Rhode Island was the second state in the Union to abolish the death penalty in 1852, and it has not carried out an execution since that time. In a letter sent to the U.S. Solicitor General last year, the RI ACLU and other organizations denounced as “inappropriately gratuitous” the U.S. Attorney’s efforts to initiate death penalty proceedings against Pleau. The ACLU further argued that the Department of Justice’s own standards on when to pursue the death penalty “offer no basis for this course of conduct.”

RI ACLU executive director Steven Brown said today: “We are extremely disheartened by today’s appellate court ruling. Like the two dissenters in that ruling, we do not believe that the federal government should be able to obtain all the benefits of, but evade its obligations under, the federal Interstate Agreement on Detainers law. We do not seek to minimize the pain that David Main’s family has suffered, but it is wrong for the federal government to impose on our state a policy that Rhode Island eliminated more than a century and a half ago.”
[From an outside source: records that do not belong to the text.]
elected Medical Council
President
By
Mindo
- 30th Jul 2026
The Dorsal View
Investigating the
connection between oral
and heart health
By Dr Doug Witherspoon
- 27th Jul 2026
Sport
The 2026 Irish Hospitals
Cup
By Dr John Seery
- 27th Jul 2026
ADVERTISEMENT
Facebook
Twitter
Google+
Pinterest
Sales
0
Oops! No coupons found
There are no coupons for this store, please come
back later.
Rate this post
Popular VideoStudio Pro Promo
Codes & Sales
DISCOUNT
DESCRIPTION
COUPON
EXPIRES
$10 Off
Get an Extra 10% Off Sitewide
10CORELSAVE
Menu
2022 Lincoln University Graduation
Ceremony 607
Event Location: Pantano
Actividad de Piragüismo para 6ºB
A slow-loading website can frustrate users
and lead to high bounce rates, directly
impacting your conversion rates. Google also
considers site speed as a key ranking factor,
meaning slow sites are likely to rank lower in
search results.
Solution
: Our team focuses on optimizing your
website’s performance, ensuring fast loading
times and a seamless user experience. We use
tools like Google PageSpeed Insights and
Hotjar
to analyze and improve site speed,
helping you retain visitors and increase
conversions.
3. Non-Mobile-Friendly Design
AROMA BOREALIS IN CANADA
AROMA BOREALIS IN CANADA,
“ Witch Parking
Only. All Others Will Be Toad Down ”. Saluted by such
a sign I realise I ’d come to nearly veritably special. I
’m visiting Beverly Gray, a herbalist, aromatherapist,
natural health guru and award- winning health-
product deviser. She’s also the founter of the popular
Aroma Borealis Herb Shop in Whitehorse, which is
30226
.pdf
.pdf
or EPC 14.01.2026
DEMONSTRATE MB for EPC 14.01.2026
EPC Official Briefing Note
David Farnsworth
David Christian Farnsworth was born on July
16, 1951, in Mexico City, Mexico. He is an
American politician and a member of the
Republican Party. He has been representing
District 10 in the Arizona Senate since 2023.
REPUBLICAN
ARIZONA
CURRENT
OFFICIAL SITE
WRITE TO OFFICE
The ACLU has long argued that the death penalty is not a deterrent, that it is imposed in a discriminatory, arbitrary and irrational manner, and that it remains capable of convicting innocent people. The ACLU and other groups opposed to the death penalty will continue to urge that the federal government drop any plans to proceed with a death penalty case against Pleau, who has already agreed to serve a sentence of life imprisonment without parole.